Luego volvía a mis habitaciones y redactaba la carta que durante todo el día se había ido construyendo en mi interior. O vertía un torrente de música. Y en esa carta o esa canción decía todo lo que no me había atrevido a decirle a Denna durante el día. Cosas con las que sabía que solo habría conseguido ahuyentarla.

Después de terminar la carta o la canción, la reescribía. Le recortaba un poco los bordes, eliminaba uno o dos detalles excesivamente sinceros, la alisaba y cosía hasta que le encajaba a Meluan Lackless como un guante de piel de becerro.

Era una situación idílica. En Severen me costaba mucho menos que en Imre encontrar a Denna. Pasábamos horas seguidas juntos, a veces más de una vez al día, a veces tres o cuatro días seguidos.

No obstante, para ser sincero he de decir que no todo era perfecto. Había algunos abrojos en la manta, como solía decir mi padre.

El primero era un joven caballero llamado Gerred que acompañaba a Denna una de las primeras veces que nos vimos en Bajo Severen.

El no la conocía por el nombre de Denna, por supuesto. La llamaba Alora, y yo hice otro tanto durante el resto del día.

El rostro de Gerred tenía esa expresión de condena que yo tan bien conocía. Se había enamorado de Denna, pero empezaba a comprender que el tiempo a su lado se estaba agotando.

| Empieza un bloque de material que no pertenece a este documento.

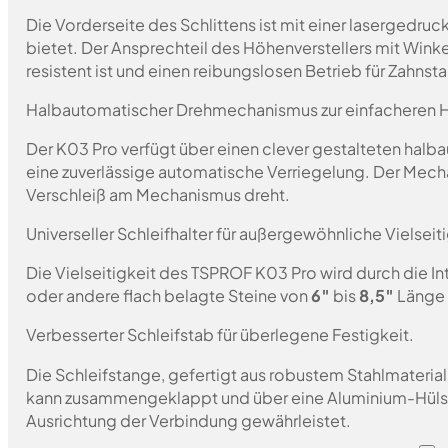
Die Vorderseite des Schlittens ist mit einer lasergedru
bietet. Der Ansprechteil des Höhenverstellers mit Win
resistent ist und einen reibungslosen Betrieb für Zahns
Halbautomatischer Drehmechanismus zur einfacheren
Der K03 Pro verfügt über einen clever gestalteten hal
eine zuverlässige automatische Verriegelung. Der Mech
Verschleiß am Mechanismus dreht.
Universeller Schleifhalter für außergewöhnliche Vielseiti
Die Vielseitigkeit des TSPROF K03 Pro wird durch die Int
oder andere flach belagte Steine von
6″
bis
8,5″
Länge s
Verbesserter Schleifstab für überlegene Festigkeit.
Die Schleifstange, gefertigt aus robustem Stahlmaterial
kann zusammengeklappt und über eine Aluminium-Hüls
Ausrichtung der Verbindung gewährleistet.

Yo lo observaba y le veía cometer los mismos errores que había visto cometer a otros antes que él. La rodeaba con el brazo con aire posesivo. Le regaló un anillo. Mientras paseábamos por la ciudad, si ella fijaba la vista en algo más de tres segundos, él se ofrecía a comprárselo. Intentaba arrancarle una promesa de un encuentro posterior. ¿Un baile en la mansión DeFerre? ¿Una cena en La Tabla Dorada? Al día siguiente, los hombres del conde Abelardo iban a representar El rey Diezpeniques…

Tomadas individualmente, cualquiera de esas cosas habría estado bien. Quizá hasta habrían sido un detalle bonito. Pero juntas no transmitían nada más que desesperación pura y dura. Gerred se aferraba a Denna como si estuviera ahogándose y ella fuera una plancha de madera.

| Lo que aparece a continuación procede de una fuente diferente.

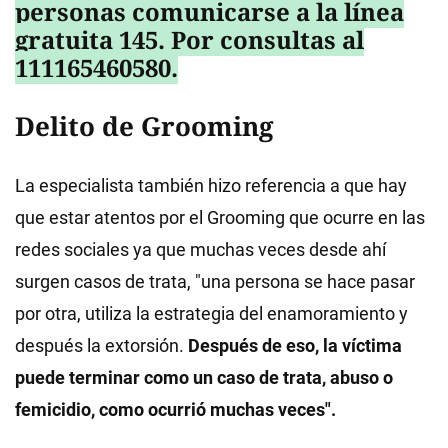
personas comunicarse a la línea
gratuita 145. Por consultas al
111165460580.
Delito de Grooming
La especialista también hizo referencia a que hay
que estar atentos por el Grooming que ocurre en las
redes sociales ya que muchas veces desde ahí
surgen casos de trata, "una persona se hace pasar
por otra, utiliza la estrategia del enamoramiento y
después la extorsión.
Después de eso, la víctima
puede terminar como un caso de trata, abuso o
femicidio, como ocurrió muchas veces".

Cuando ella estaba distraída, Gerred me miraba con odio; y esa noche, cuando Denna se despidió de nosotros, Gerred estaba pálido y demacrado como si llevara dos días muerto.

El segundo abrojo fue peor. Cuando llevaba casi dos ciclos ayudando al maer a cortejar a su dama, Denna desapareció. Sin señal o previo aviso. Sin una nota de despedida o disculpa. Esperé tres horas en la caballeriza donde habíamos quedado; después fui a su posada, y me enteré de que se había marchado la noche anterior llevándose todas sus pertenencias.

Fui al parque donde habíamos comido el día anterior, y a una docena de sitios más que solíamos frecuentar. Ya era casi medianoche cuando cogí el elevador para subir a lo alto del Tajo. Incluso entonces, mi parte más delirante confiaba en que ella me saludaría al llegar arriba, y que volvería a arrojarse a mis brazos con su entusiasmo salvaje.

Pero no estaba allí. Esa noche no escribí ninguna canción ni ninguna carta para Meluan.

El segundo día deambulé durante horas por Bajo Severen como un alma en pena, preocupado y dolido. Esa noche, en mis habitaciones, sudé, maldije y arrugué veinte hojas de papel hasta que conseguí tres párrafos pasables, muy breves, que entregué al maer para que hiciera con ellos lo que quisiera.

El tercer día tenía el corazón duro como una piedra. Traté de terminar la canción que había estado escribiendo para el maer, pero pese a mis esfuerzos no obtuve nada que valiera la pena. Durante la primera hora, las notas que tocaba sonaban pesadas y sin vida. En la segunda hora se volvieron discordantes e inseguras. Seguí intentándolo, pero los únicos sonidos que conseguí arrancarle a mi laúd fueron unos chiflidos espantosos parecidos al roce de un cuchillo contra los dientes.